È dunque ora che la palla ritorni a chi quei referendum li ha promossi, costruiti con pazienza, nonostante il silenzio ostile dei media e l’ostilità colpevole del servizio televisivo pubblico. «Noi siamo i custodi di quei ventisette milioni di voti – ha spiegato Marco Bersani, di Attac Italia – ma non ne siamo i padroni, perché quel voto appartiene solo ai cittadini. Come ogni custode dobbiamo proteggere quel voto e renderlo realizzabile: il popolo italiano ha deciso, ora le istituzioni devono eseguire». Il leit motiv degli interventi – oltre sessanta nel primo giorno dell’assemblea – era in fondo semplice. Il voto, così come definito anche dalla Consulta nella sentenza di ammissibilità dei quesiti, deve essere semplicemente attuato, subito. Ad iniziare dal punto più controverso, l’abolizione della remunerazione del capitale investito, il punto che sta allarmando le società per azioni a capo della gestione privatizzata dell’acqua. «In quel 7 per cento c’è la borghesia mafiosa – ha spiegato Alberto Lucarelli, neo assessore ai beni comuni della giunta De Magistris -, c’è la corruzione, che ha consentito di fare affari sul bene comune». Non è, dunque, solo una questione di tariffe dell’acqua, ma di modelli di gestione che sono stati respinti in maniera cristallina dal voto del 12 e 13 giugno.

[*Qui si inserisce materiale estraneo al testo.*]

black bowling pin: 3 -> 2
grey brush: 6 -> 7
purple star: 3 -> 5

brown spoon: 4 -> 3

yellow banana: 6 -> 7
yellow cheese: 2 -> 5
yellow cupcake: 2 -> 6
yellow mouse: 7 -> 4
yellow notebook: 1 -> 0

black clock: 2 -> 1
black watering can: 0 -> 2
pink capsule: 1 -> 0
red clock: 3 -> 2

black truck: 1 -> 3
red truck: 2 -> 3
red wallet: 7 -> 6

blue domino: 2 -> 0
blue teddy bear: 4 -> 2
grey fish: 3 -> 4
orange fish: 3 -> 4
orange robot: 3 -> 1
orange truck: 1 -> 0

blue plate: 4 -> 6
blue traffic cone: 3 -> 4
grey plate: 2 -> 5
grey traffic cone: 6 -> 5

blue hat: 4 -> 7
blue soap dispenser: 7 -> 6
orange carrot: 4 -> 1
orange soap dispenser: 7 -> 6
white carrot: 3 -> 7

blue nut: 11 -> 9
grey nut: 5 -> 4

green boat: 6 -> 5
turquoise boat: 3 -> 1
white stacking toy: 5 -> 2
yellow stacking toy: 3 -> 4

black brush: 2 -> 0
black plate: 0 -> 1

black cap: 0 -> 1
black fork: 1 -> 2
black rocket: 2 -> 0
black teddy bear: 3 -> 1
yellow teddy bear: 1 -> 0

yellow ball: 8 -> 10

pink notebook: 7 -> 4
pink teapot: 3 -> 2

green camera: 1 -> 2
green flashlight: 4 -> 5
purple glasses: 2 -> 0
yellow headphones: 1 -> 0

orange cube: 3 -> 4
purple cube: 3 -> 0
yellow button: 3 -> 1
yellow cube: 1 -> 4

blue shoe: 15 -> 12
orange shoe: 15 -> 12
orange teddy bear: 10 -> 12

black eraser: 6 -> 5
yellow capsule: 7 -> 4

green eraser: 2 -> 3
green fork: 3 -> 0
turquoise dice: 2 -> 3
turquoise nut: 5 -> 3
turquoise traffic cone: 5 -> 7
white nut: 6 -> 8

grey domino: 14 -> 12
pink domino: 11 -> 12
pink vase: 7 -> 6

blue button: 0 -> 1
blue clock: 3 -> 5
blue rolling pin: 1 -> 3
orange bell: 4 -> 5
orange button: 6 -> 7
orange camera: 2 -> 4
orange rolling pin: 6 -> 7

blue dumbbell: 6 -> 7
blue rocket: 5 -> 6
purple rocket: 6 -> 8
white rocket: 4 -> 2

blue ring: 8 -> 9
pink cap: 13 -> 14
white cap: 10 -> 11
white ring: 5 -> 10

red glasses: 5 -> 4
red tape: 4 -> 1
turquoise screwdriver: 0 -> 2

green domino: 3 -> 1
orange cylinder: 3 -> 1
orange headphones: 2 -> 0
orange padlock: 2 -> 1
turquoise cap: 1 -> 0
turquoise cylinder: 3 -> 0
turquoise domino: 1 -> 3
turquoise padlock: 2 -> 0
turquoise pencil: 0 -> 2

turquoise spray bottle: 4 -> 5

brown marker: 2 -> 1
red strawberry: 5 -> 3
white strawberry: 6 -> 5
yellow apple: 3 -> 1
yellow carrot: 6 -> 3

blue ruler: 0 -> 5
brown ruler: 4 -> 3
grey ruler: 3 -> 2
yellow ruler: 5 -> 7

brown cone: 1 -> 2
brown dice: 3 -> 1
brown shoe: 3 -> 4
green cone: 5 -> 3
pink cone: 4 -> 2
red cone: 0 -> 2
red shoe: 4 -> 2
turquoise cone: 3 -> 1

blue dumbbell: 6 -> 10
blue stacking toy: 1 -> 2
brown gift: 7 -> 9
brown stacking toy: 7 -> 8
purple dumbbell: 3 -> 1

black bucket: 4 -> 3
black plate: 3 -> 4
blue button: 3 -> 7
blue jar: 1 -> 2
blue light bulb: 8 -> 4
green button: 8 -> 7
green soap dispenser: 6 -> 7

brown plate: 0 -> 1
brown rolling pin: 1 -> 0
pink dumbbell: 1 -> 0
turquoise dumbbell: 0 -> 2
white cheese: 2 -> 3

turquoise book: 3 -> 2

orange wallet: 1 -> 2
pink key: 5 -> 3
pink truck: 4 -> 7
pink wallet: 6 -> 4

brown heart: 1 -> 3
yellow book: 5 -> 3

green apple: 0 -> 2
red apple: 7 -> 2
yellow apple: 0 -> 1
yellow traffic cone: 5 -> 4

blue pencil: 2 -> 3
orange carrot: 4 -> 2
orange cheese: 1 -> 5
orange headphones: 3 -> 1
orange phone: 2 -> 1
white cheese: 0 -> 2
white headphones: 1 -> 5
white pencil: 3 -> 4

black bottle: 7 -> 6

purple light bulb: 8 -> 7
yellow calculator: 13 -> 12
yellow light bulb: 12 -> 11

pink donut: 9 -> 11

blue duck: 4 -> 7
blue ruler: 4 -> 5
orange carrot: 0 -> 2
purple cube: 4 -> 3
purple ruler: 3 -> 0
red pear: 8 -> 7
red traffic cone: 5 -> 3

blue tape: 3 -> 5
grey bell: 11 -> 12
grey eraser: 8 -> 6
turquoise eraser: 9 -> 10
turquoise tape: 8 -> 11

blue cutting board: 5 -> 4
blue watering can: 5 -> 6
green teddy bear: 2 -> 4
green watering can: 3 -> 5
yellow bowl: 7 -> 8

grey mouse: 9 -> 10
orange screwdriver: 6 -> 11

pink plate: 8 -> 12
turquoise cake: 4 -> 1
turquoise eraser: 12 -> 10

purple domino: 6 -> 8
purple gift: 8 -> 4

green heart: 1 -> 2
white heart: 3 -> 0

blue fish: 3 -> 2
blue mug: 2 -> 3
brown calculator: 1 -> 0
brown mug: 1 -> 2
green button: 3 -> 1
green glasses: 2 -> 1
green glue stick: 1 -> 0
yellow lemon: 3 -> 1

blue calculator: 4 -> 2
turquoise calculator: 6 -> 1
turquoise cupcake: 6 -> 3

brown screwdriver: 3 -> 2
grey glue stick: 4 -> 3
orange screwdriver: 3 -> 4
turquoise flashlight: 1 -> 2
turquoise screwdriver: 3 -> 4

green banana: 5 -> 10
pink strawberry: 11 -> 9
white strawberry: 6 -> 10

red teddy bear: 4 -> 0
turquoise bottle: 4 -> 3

Il problema è l’immediato futuro. C’è il rischio di una sorta di istituzionalizzazione del movimento, che nessuno si nasconde. Ma gli anticorpi sono ancora più vivi, coltivati nei tantissimi comitati locali, una spina dorsale che non ha nessuna intenzione di abbandonare il campo. Anzi. «Per via ordinaria non riusciremo ad ottenere i risultati – ha spiegato Stefano Mencucci, del comitato di Arezzo, prima città italiana a scegliere, dieci anni fa, il modello di gestione mista – e penso quindi ad atti di disobbedienza civile organizzati a livello nazionale. Dobbiamo far saltare il banco, mandando a casa il gestore privato, attraverso la mobilitazione, l’autoriduzione, le contestazioni. Dobbiamo dare speranza ai 27 milioni di cittadini che hanno votato per il referendum». Una realtà, quella di Arezzo, che richiama immediatamente la città simbolo della battaglia per l’acqua pubblica, Aprilia: «Questo è il momento più difficile – spiega Alberto De Monaco, del comitato della cittadina laziale -. Io voglio dirvi che come territorio noi non permetteremo a nessuno di cambiare il senso del referendum, non delegheremo nessuno per annacquarlo».
Territori, comitati, vertenze, azioni di disobbedienza civile – come chiedeva già prima del referendum padre Alex Zanotelli – come punto di ripartenza del movimento. Un’azione che inevitabilmente si incrocerà con il livello politico, sul campo del confronto sul modello di gestione pubblica possibile: «Perché la questione dell’acqua sta facendo emergere il nodo della democrazia», come ha spiegato Margherita Ciervo del comitato pugliese acqua pubblica.